I am reading an article, and in a certain point I need to estimate the following limit
$$\xi_p=\lim \limits_{k \to +\infty} \frac{k}{\lfloor\frac{k}{n}\rfloor+1},$$
where $n \ge 1$ is fixed.
The claim of the author is that $\xi_p < n$. I can have an intuition why that's true, but I can't formalize this. The best bound I can reach is $$\frac{k}{\lfloor\frac{k}{n}\rfloor+1} <\frac{k}{\frac{k-1}{n}+1}=\frac{kn}{k+n-1}$$
Therefore $\xi_p \le n$. What am I missing? Any help would be appreciated.
EDIT: I am adding some context. Maybe I am making a mistake in a point before that.

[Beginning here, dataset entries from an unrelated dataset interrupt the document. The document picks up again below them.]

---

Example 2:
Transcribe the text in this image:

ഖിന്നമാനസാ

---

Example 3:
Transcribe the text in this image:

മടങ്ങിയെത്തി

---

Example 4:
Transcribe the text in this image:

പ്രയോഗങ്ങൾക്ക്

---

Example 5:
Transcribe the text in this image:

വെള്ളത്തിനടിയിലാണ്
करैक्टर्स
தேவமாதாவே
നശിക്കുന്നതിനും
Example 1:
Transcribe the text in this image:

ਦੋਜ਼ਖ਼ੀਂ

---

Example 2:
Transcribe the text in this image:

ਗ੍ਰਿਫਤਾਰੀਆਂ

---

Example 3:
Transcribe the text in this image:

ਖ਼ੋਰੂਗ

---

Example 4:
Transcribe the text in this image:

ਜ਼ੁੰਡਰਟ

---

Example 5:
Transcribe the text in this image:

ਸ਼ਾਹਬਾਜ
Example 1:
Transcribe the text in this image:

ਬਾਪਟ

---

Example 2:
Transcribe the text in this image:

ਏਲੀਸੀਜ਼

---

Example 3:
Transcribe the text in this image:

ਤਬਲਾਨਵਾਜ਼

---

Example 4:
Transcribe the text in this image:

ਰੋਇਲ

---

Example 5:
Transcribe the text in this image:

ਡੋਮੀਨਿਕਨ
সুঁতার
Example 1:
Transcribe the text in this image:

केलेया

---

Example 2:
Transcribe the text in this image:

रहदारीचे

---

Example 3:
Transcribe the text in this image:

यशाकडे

The article is about an upper bound for the percoletion correlation lenght on $\mathbb{Z}^d$. In a certain point, the authors reach to the bound $$P_p[0 \leftrightarrow \partial\Lambda_k] \le e^{-\lfloor k/n \rfloor-1}$$
where $\partial\Lambda_k$ is the boundary of the box centered on the origin with width $k$.

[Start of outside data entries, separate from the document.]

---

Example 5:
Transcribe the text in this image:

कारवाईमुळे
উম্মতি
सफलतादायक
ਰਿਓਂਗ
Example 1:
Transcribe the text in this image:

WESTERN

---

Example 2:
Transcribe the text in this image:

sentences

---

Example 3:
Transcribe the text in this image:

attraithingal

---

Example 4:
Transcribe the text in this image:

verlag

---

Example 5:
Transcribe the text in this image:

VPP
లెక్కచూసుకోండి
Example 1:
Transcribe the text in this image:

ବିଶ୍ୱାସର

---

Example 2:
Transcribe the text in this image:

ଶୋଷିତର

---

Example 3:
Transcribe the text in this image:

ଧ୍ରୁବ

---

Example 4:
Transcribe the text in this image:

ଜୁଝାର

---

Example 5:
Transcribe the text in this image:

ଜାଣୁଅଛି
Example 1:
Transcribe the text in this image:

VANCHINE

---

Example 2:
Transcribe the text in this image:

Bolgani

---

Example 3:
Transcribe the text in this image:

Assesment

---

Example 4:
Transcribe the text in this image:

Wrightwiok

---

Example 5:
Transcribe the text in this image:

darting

Just after that ist he claim that this implies that the correlation lenght $\xi_p$ is strictly less than $n$, and this is what I am trying to proof.
Since $$\xi_p= \lim \limits_{k \to +\infty} -\frac{k}{\log P_p[0 \leftrightarrow \partial\Lambda_k]}$$
and using the bound found earlier for the relevant probability, I arrived on the limit in the beginning of the question.
Here is the article in question. The relevant bound is on page 6. I guess I am makin a very dumb error, but i can't found it out.
Whether that is the floor function or the ceiling function, the limit is $n$, by a simple application of the sandwich theorem:
$$ k/n < \lfloor k/n \rfloor + 1 \le \lceil k/n \rceil + 1 \le k/n + 2 $$
So
$$ n = {k \over k/n} > {k \over \lfloor k/n \rfloor + 1} \ge {k \over \lceil k/n \rceil + 1} \ge {k \over k/n + 2} = {kn \over k + 2n}$$
But the limit of the last term
$$\lim_{k \to +\infty} {kn \over k+2n} = n$$
So all the limits are equal to $n$.
BTW it is true that for any finite $k$, the expression is $< n$ (whether that function is floor or ceiling). But that does not at all mean the limit $< n$.